Psychedelics have been used to treat depression, PTSD, addiction and even anxiety and with ridiculous success rates (there are enough studies published in reputable journals for anyone who would love to learn more). I think this is why psychedelics are illegal, I am not a conspiracy theorist, I am skeptic but it makes a lot of sense that drugs like these are illegal, there’s a lot of money to be lost if one or a few trips under the guidance of a trained therapist can alleviate all these conditions. Liquor and cigarettes on the other hand are very legal even though they kill more people than natural disasters and combined acts of terrorism.

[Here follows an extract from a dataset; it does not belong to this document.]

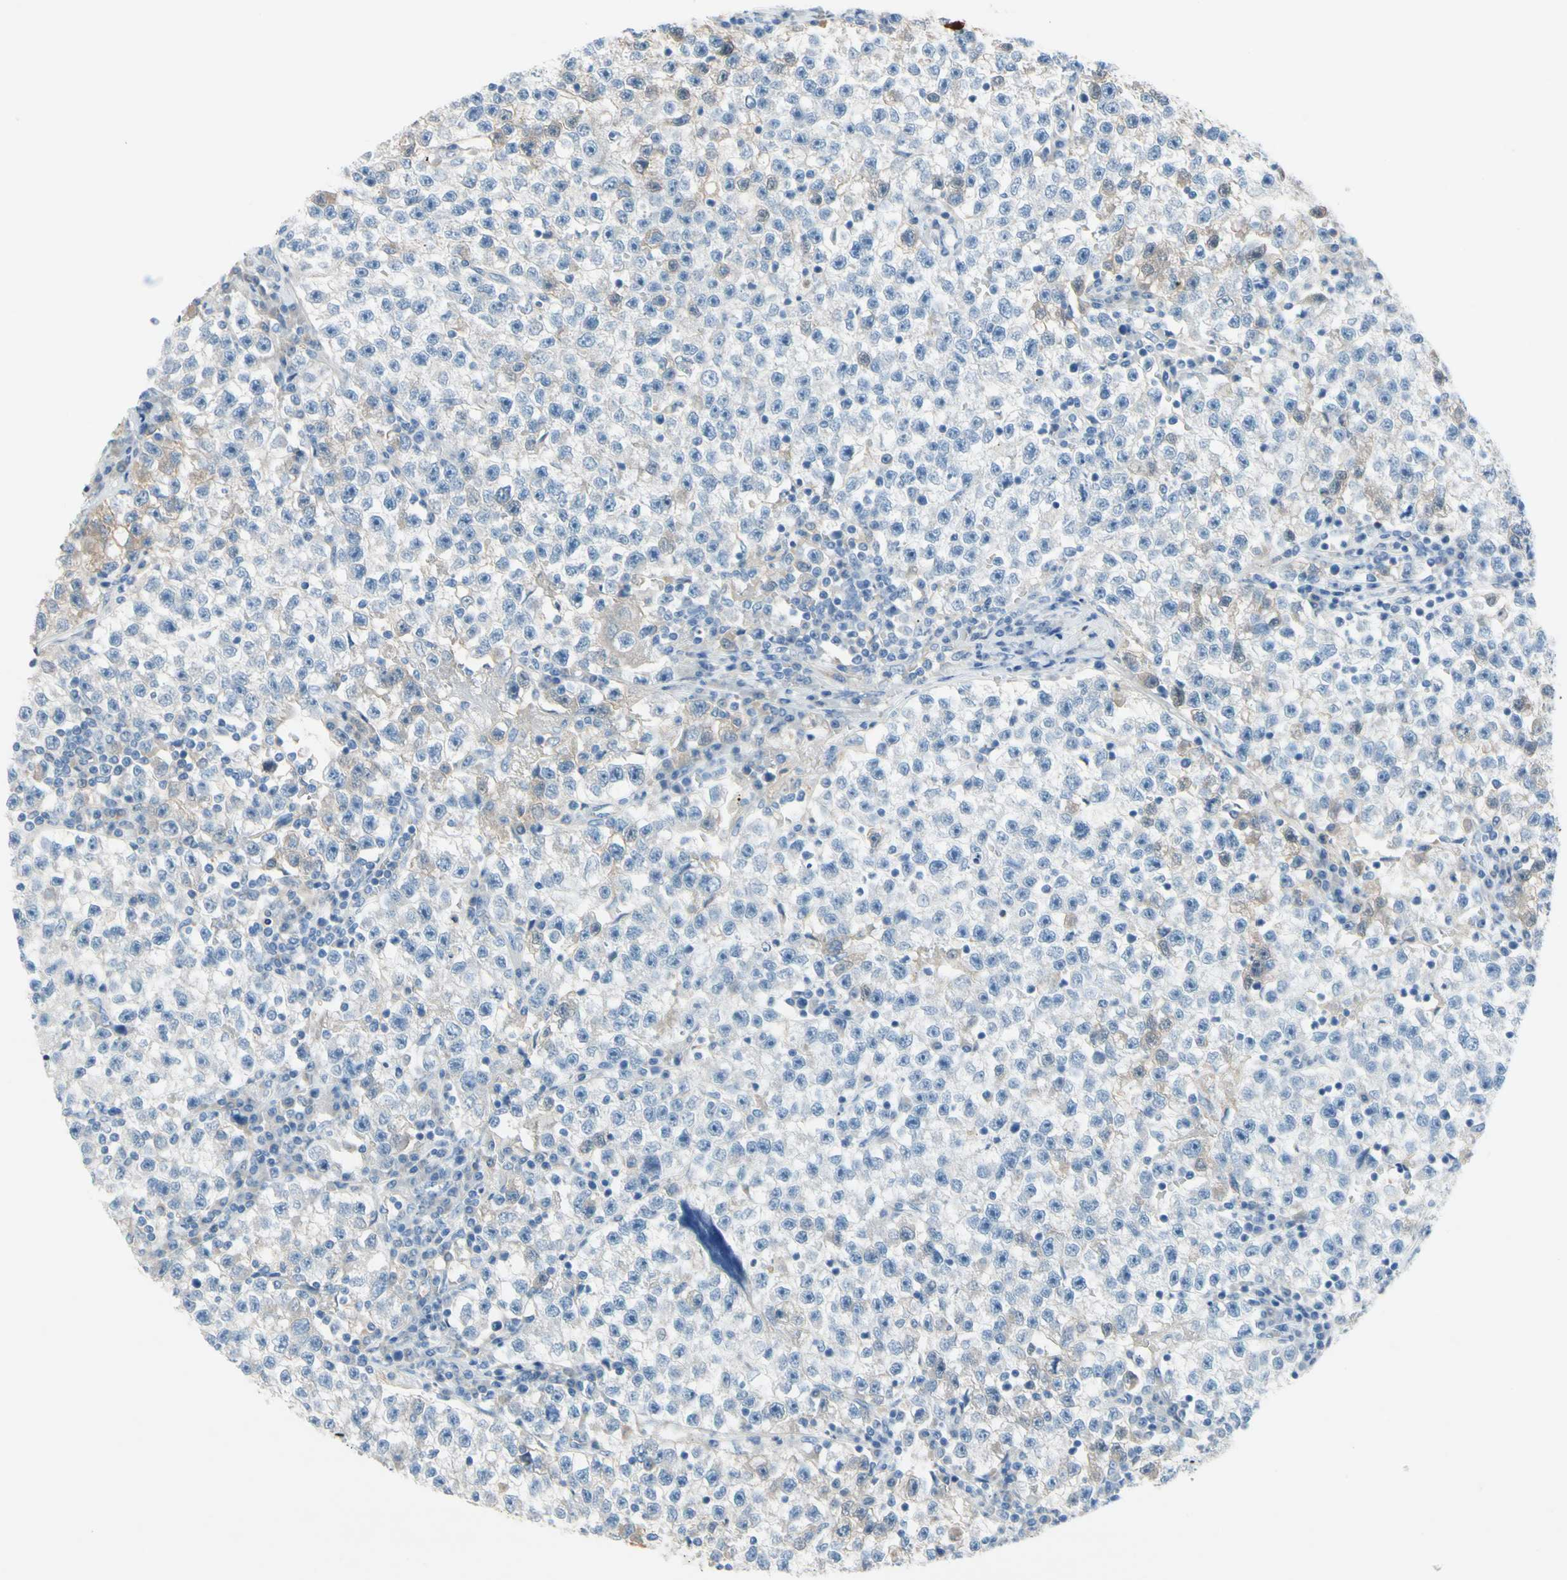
{"staining": {"intensity": "negative", "quantity": "none", "location": "none"}, "tissue": "testis cancer", "cell_type": "Tumor cells", "image_type": "cancer", "snomed": [{"axis": "morphology", "description": "Seminoma, NOS"}, {"axis": "topography", "description": "Testis"}], "caption": "IHC image of seminoma (testis) stained for a protein (brown), which shows no expression in tumor cells. (DAB immunohistochemistry with hematoxylin counter stain).", "gene": "CNDP1", "patient": {"sex": "male", "age": 22}}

As you can tell by now, I extremely excited about this drug, I can’t wait to talk to anyone who would care to listen to this discovery, I intend to conduct my own little experiments with myself and a few select people who I know might benefit from it, people who have tried antidepressants in vain or people struggling with all these conditions but can’t afford therapy and treatment which is ridiculously expensive. Part of the reason I have never looked for therapeutic help is that I can’t even begin to afford it, I am a trained psychologist so I have been my own personal doctor.

The point of all this is not to encourage drug use, psychedelics are immensely potent and if not taken under the right environment can cause some psychological problems, they are also not for everyone, it’s all about finding what works best for you. The intention of writing this is to spark and arouse some curiosity in you, no one should take all I have written as gospel truth, we live in the information age so ignorance is not excusable. For those interested turn on, tune in, drop out.